--- ABOUT THIS EXERCISE ---
Pick out each line of the records that includes the string "Comparison", and copy it.
╭─ DATA SHOWN
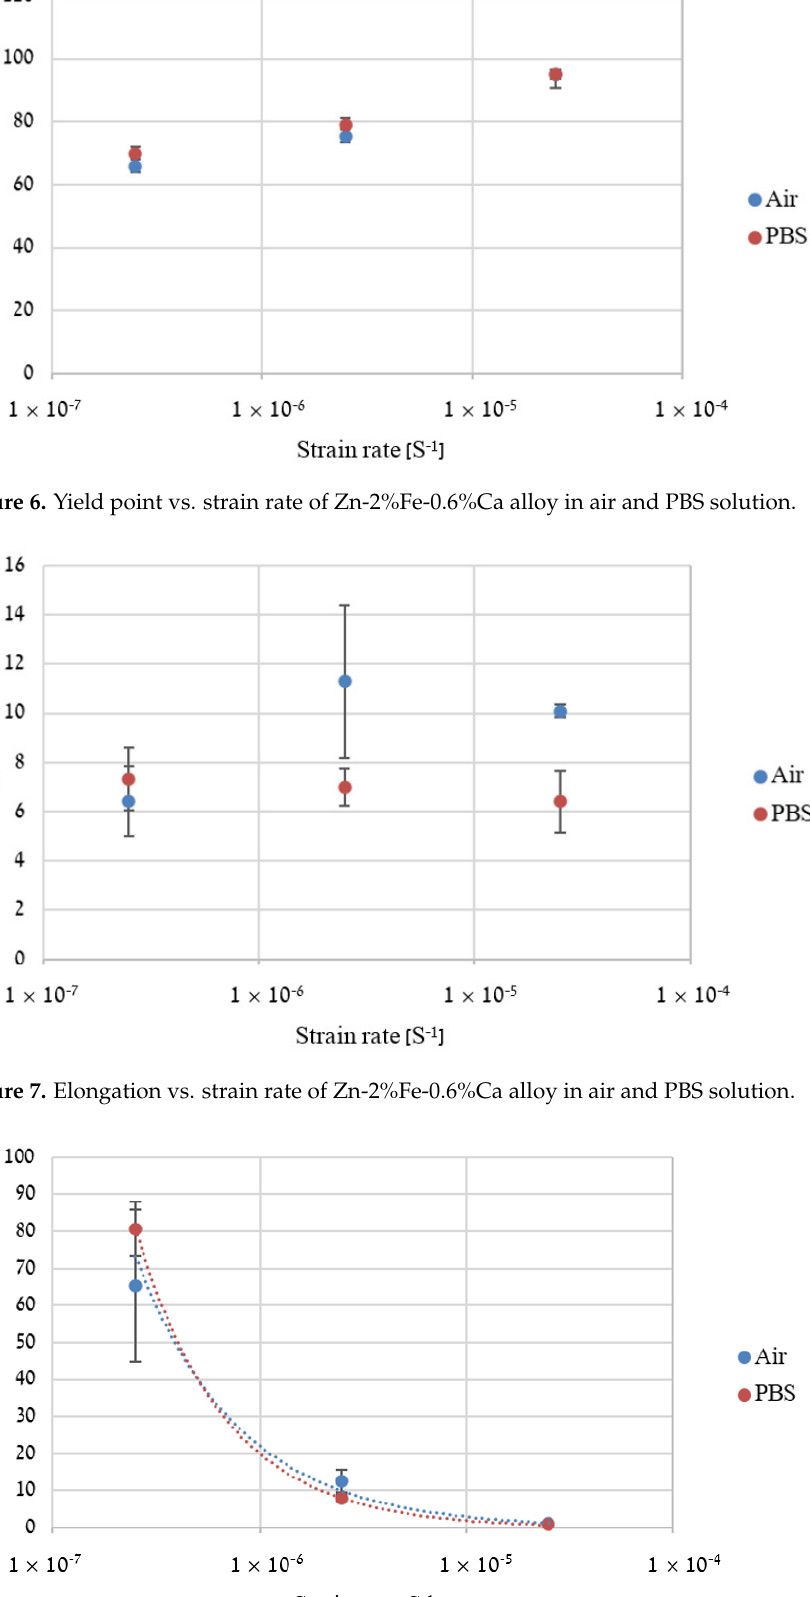
Figure 5. UTS Vs. strain rate of Zn-2%Fe-0.6%Ca alloy in air and PBS solution.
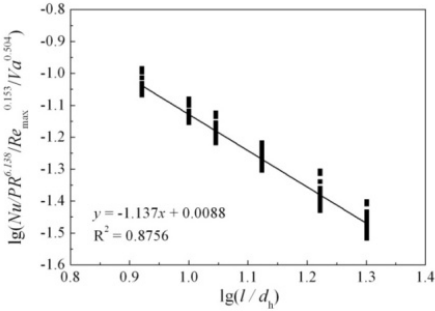
Figure 17. Determination of coefficients c and a .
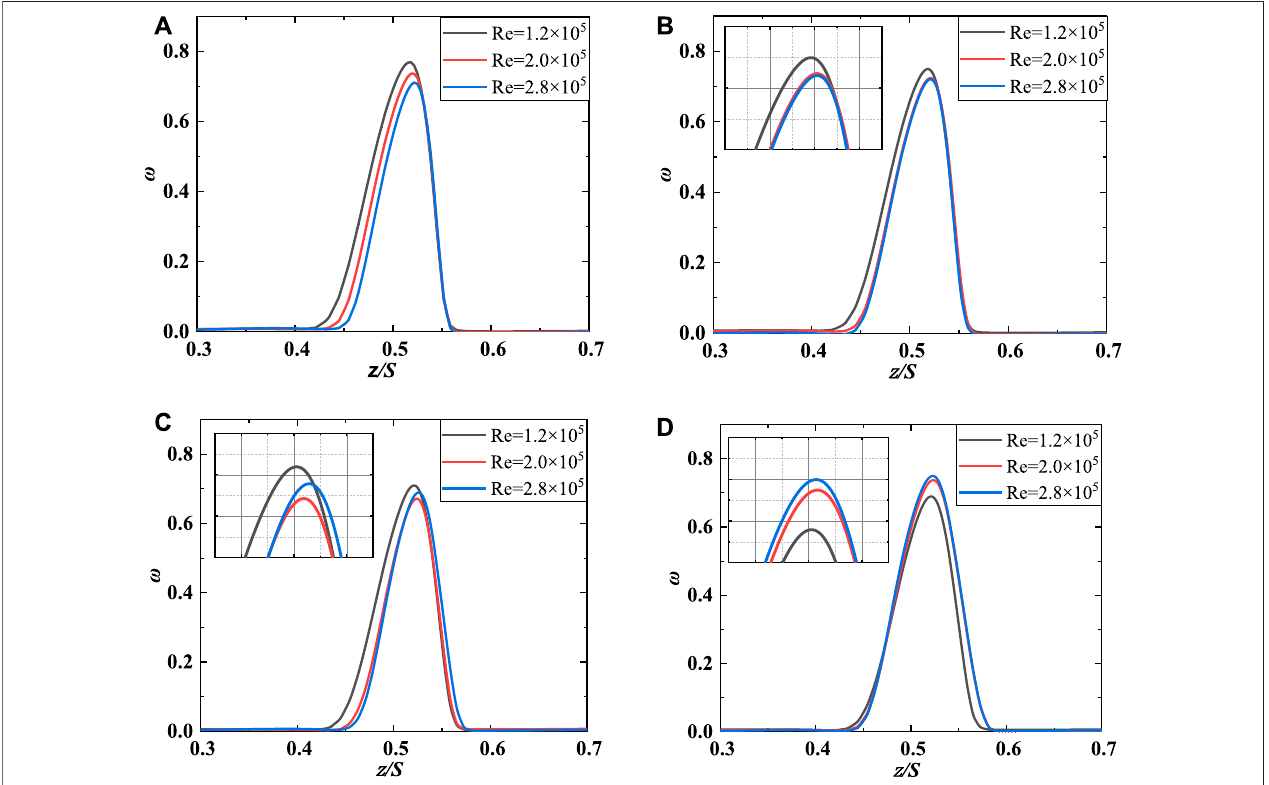
FIGURE 12 | Effects of roughness on cascade wake loss at different Reynolds numbers: (A) smooth, (B) 19 μ m, (C) 74 μ m, and (D) 180 μ m.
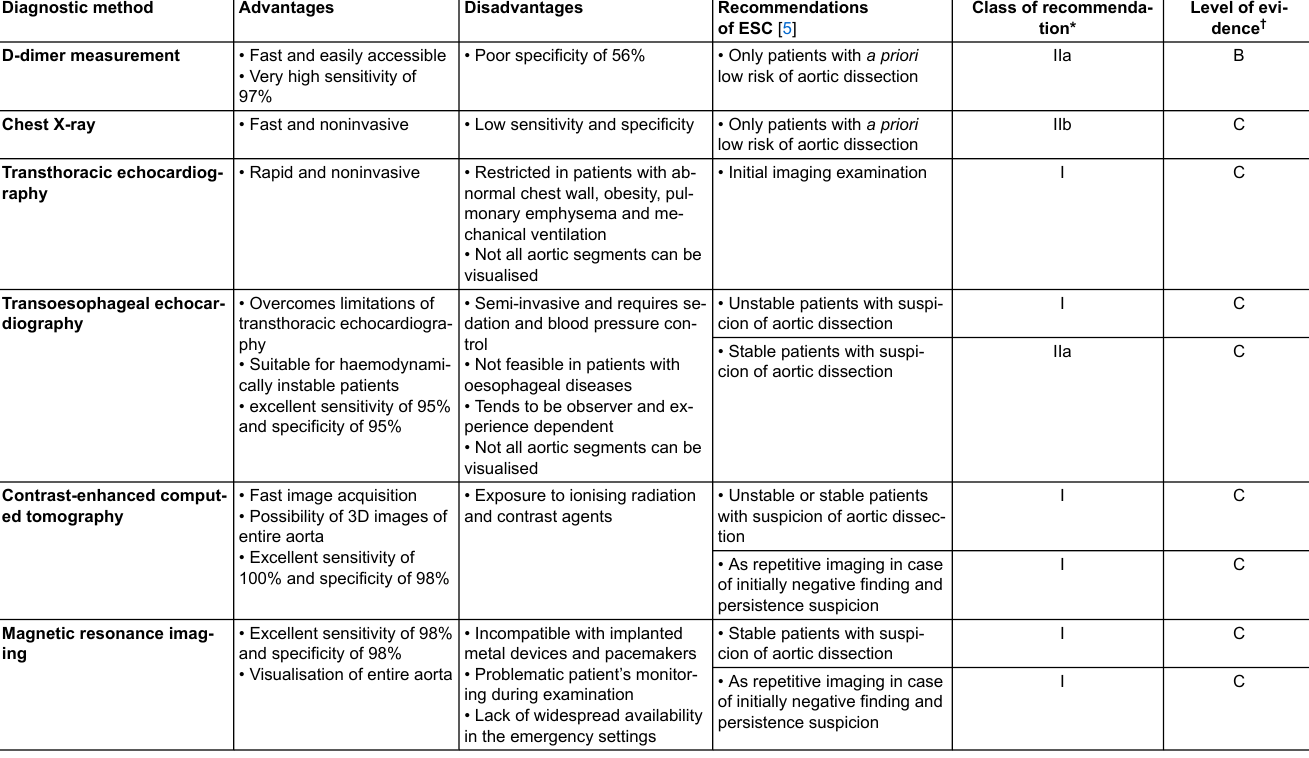
Table 2: Comparison of diagnostic methods in aortic dissection. Diagnostic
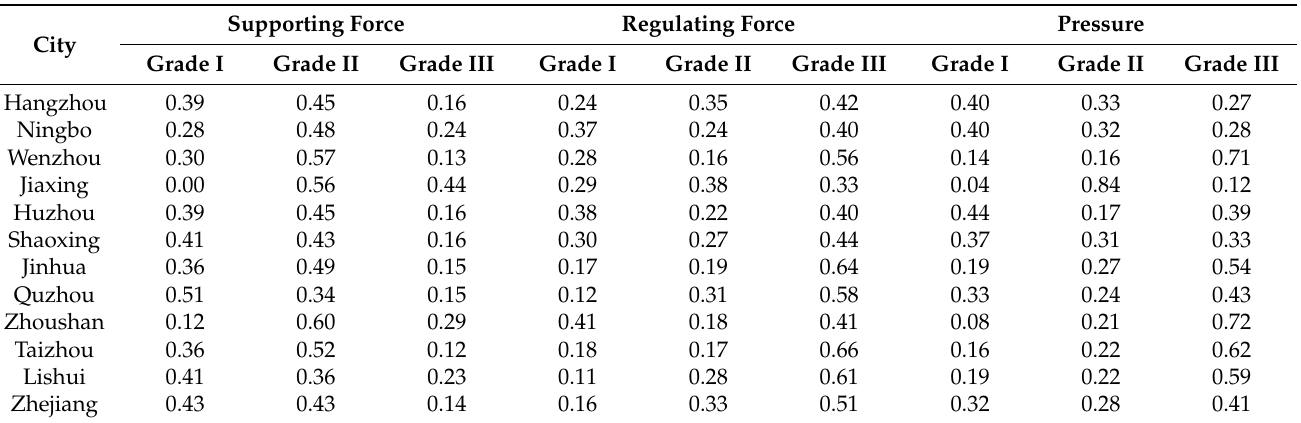
Table 5. Normalized results of measured values of each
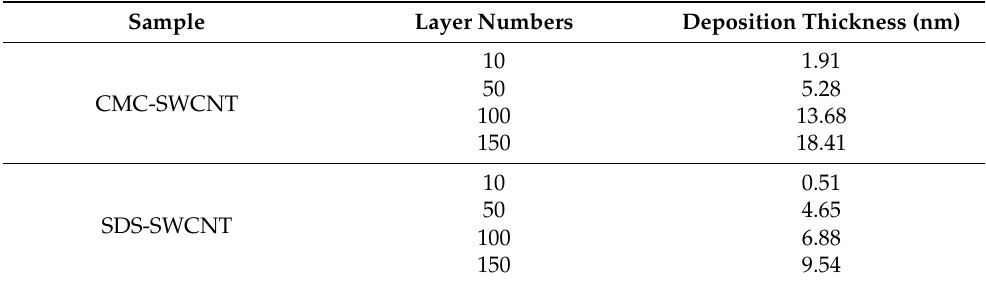
Table 2. Estimated average thicknesses of the CMC-SWCNT and SDS-SWCNT films in relation to the number of layers deposited, calculated using the effective attenuation length (EAL) method on the XPS data collected.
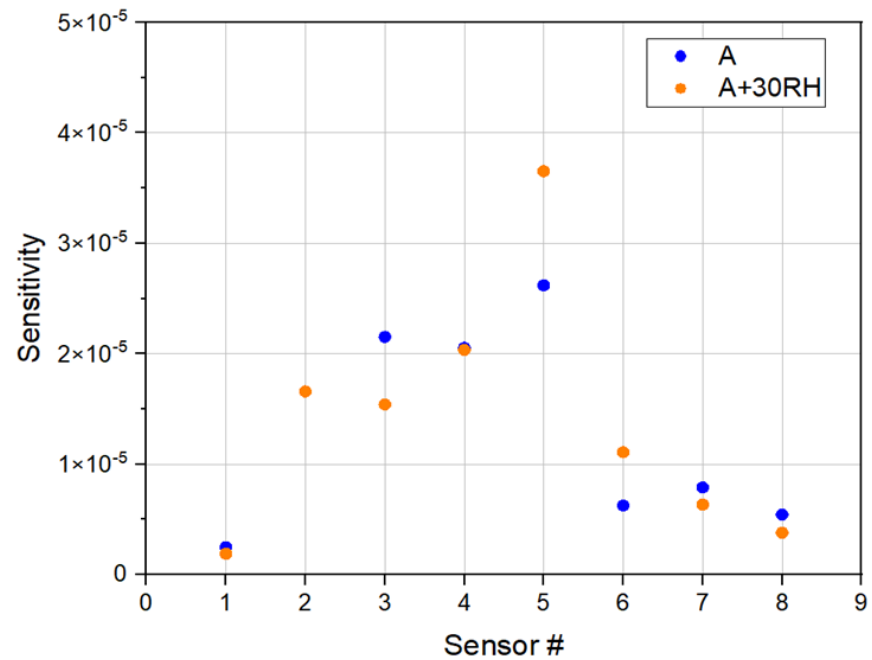
Figure 7. Comparison of the response sensitivities of the individual sensors in the HCD-interfaced sensor array in response to hexane vapor under air and air with a 30% RH sensing environment.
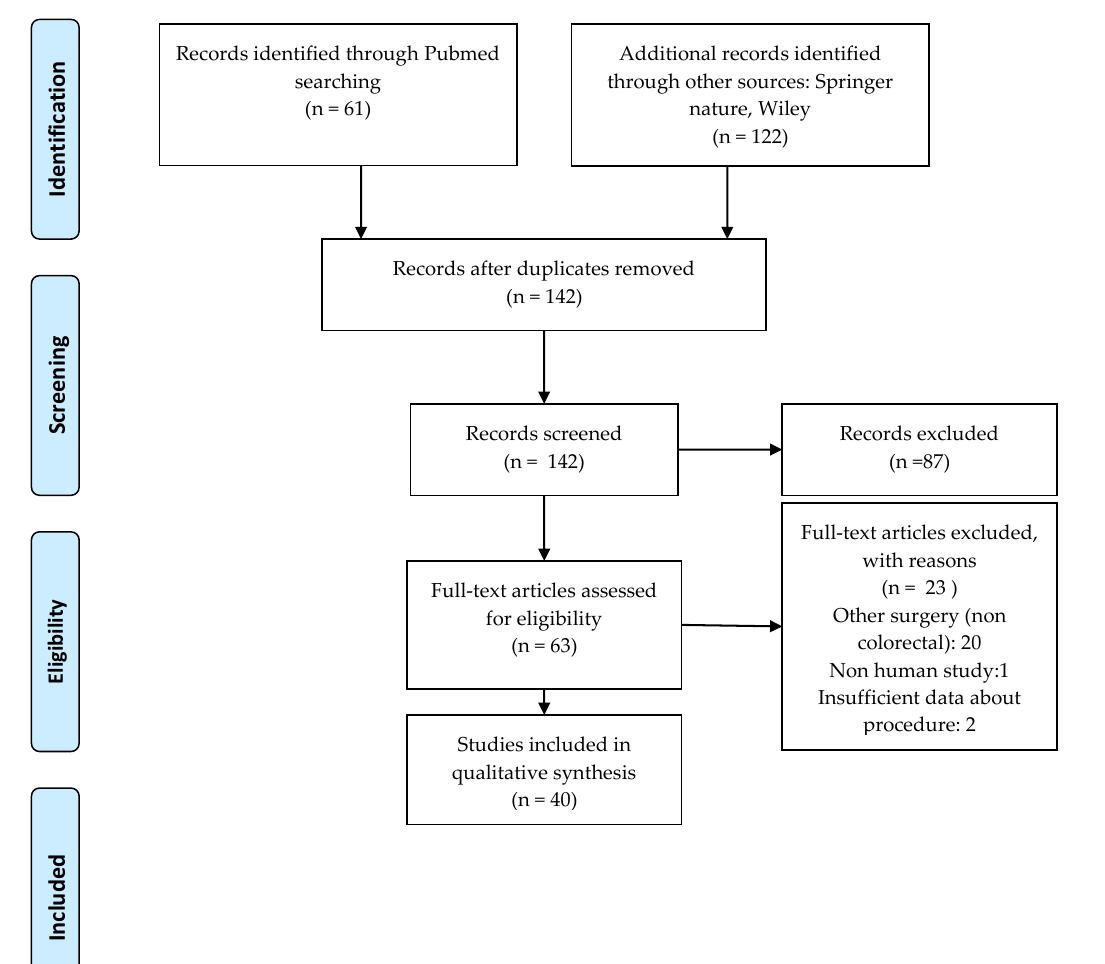
Figure 1. Preferred Reporting Items for Systematic Reviews and Meta-Analyses ( PRISMA) flow Figure1. diagram.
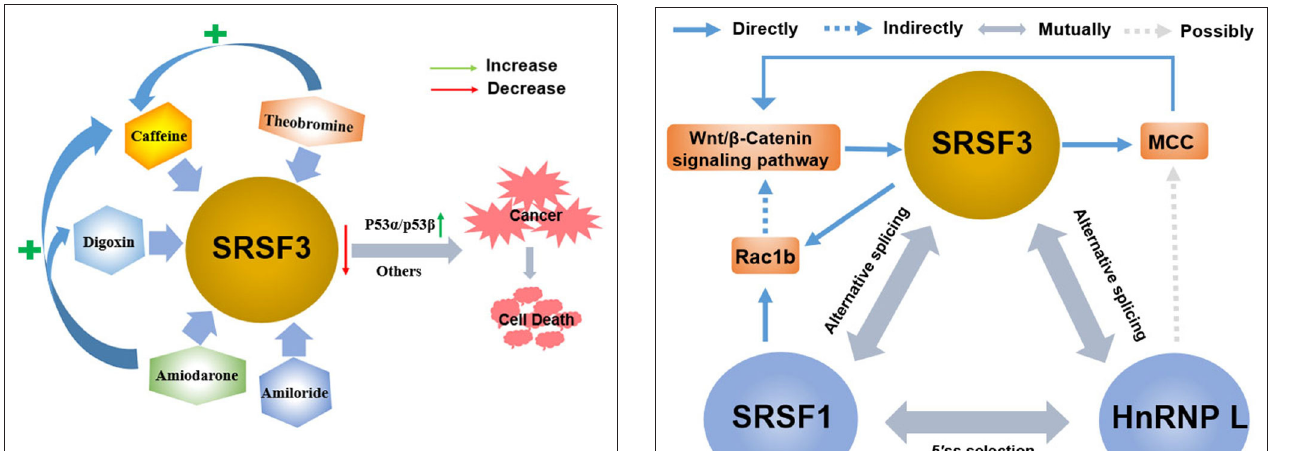
FIGURE 5 | The antitumor function of some drugs via decreasing the expression of SRSF3. Caffeine, digoxin, amiodarone, amiloride, and theobromine induce the apoptosis of cancer cells by decreasing the expression of SRSF3 and its downstream signaling cascade, including inducing the switch of p53 splicing from p53 α to the p53 β isoform. Moreover, theophylline and amiodarone could enhance caffeine-induced cell death, and amiodarone could also enhance the efficacy of digoxin.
╰─
--- WRITTEN ANSWER ---
Table 2: Comparison of diagnostic methods in aortic dissection. Diagnostic
Figure 7. Comparison of the response sensitivities of the individual sensors in the HCD-interfaced sensor array in response to hexane vapor under air and air with a 30% RH sensing environment.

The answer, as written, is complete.